Concepts and Architecture
The Timeline
In TQL, a Timeline is simply a collection of Events observed for a single user, ordered by timestamp. Events may come from one or more TimeSeries, which are added to a Project, then synthesized into a set of Timelines and saved to persistent storage.
The TimeSeries
Every TQL project starts with one or more sources of event log data, stored in files on disk or in cloud storage, or in a database system. The TimeSeries object tells TQL how to read this data out of your storage system into your workspace. Each TimeSeries mapping must declare
A name of the TimeSeries, such as
bids
A source of the data, either flat files or SQL SELECT statements
A user_id and timestamp field.
For example:
from zeenk.tql import *
# define the bids timeseries
bids = create_timeseries('bids')
bids.from_files('/path/to/bid/logs')
bids.identified_by('user_id', 'timestamp')
# define the site activity timeseries
site_activity = create_timeseries('activity')
...
The Project
A Project consists of TimeSeries objects, usually more than one. For example, a typical online advertising project might consist of a set of advertising auction logs, and a separate set of user site activity logs, that share a common user_id. For example:
project = create_project('my_project')
project.from_timeseries(bids, site_activity)
Building Timelines
Timelines are constructed when project.build_timelines()
is called. At this point, the data is actually
read from your storage system (files or SQL). It groups all events in all TimeSeries by user_id, sorts
the events by timestamp, and then writes them to persistent storage using a nested object schema that
contains all fields from all the input time series side by side.
project.build_timelines()
The Timeline Data Structure
TODO
Executing Queries against Timelines
Each Timeline contains all the events from each TimeSeries for that particular user, and are
the source of data the TQL queries are executed against. This is analogous to a table in traditional
SQL system. When TQL queries SELECT
one or more columns FROM
a set of Timelines, one row is
emitted for each event in each Timeline. The data processing model can be expressed in the
following pseudocode:
for Timeline t in all Timelines:
for Event e in t.events
for expression exp in SELECT(exp1, exp2, ...)
emit row vector with one value for each expression
For example, If your input data has 10 timelines with 5 events each, a TQL query with no where clauses or limits will emit a 50 row dataset, one for each event.
[Diagram of Timelines + TQL Query (expressions) -> TQL ResultSet with one row per event]
For many machine learning projects, you may wish to combine more than one source of Events may also originate from more than one source. For example, a typically online advertising funnel use case, a user’s Timeline might be the combination of a stream of ad opportunities, treatments (i.e. impressions), and conversion activity such as product-views, add-to-carts, and purchases.

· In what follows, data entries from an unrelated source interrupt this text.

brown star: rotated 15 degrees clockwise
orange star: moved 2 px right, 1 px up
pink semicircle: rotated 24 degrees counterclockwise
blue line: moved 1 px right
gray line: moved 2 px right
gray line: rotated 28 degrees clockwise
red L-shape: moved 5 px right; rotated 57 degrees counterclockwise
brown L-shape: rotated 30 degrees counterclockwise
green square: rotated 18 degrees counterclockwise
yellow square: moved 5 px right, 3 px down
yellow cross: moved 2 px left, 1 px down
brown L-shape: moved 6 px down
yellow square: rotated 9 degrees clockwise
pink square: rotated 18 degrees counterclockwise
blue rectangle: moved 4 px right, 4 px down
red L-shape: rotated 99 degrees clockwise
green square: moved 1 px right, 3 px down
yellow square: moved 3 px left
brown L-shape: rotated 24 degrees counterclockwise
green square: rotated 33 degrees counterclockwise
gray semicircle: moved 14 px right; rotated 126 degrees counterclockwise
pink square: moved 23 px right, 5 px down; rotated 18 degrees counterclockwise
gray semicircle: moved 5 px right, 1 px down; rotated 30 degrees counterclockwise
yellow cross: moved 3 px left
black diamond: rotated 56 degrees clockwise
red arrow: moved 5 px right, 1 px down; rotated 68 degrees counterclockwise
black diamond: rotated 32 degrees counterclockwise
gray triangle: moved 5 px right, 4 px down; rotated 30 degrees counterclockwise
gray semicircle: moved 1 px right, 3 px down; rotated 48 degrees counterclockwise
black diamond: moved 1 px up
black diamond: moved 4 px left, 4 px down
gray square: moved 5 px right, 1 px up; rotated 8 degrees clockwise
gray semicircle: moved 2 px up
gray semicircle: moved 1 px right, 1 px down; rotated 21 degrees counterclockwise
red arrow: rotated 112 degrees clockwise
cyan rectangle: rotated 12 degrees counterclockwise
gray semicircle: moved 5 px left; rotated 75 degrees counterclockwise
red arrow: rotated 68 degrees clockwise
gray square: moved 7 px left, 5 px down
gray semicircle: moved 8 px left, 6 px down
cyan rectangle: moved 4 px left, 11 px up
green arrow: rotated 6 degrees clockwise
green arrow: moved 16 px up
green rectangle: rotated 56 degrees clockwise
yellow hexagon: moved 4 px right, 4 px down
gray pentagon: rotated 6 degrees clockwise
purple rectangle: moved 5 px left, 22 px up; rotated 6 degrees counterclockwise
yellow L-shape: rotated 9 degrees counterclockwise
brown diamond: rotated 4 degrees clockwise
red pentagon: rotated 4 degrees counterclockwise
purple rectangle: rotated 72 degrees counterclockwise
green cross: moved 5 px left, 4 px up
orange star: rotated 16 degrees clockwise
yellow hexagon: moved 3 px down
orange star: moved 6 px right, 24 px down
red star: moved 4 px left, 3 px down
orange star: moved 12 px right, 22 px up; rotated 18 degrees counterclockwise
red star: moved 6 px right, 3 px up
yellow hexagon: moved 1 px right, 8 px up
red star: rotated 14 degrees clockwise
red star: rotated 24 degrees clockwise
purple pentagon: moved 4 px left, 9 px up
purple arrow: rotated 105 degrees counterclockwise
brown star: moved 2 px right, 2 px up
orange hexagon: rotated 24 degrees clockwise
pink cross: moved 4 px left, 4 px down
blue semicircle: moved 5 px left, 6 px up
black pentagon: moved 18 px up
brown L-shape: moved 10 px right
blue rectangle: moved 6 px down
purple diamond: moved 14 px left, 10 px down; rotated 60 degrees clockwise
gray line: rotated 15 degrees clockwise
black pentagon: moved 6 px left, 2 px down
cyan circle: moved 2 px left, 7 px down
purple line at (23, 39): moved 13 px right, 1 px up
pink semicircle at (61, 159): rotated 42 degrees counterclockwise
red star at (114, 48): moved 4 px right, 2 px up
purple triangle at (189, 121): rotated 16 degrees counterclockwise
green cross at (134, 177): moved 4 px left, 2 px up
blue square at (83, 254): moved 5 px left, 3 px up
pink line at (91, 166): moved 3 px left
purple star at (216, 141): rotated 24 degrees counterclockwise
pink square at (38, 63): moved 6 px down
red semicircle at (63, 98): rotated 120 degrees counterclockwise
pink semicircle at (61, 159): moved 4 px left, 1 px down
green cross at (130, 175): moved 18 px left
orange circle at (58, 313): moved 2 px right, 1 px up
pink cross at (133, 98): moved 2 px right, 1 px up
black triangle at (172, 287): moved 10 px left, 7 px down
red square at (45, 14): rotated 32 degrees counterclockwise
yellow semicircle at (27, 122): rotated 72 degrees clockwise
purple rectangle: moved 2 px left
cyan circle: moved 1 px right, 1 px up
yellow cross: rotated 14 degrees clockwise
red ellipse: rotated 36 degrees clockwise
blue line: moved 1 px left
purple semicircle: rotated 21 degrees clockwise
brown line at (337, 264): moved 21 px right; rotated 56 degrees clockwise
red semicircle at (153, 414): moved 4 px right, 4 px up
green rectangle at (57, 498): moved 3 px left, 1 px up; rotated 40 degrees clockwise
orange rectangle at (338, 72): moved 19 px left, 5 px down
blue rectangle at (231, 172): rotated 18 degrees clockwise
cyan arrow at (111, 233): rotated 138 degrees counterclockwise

Roughly, construction of these timelines corresponds to the following SQL pseudocode:
SELECT collect_list(o.*, t.*, c.*)
FROM opportunities o
UNION treatments t
UNION conversions c
GROUP BY user_id
ORDER GROUPED VALUES BY timestamp
TQL queries process each timeline as a unit, emitting a row for each event in the timeline (subject
to where()
and limit()
clauses, among other things):
Because a particular user’s timeline contains all of the events observed for that user and sorted by timestamp, computing panel or windowed quantities becomes much simpler than with a traditional SQL system.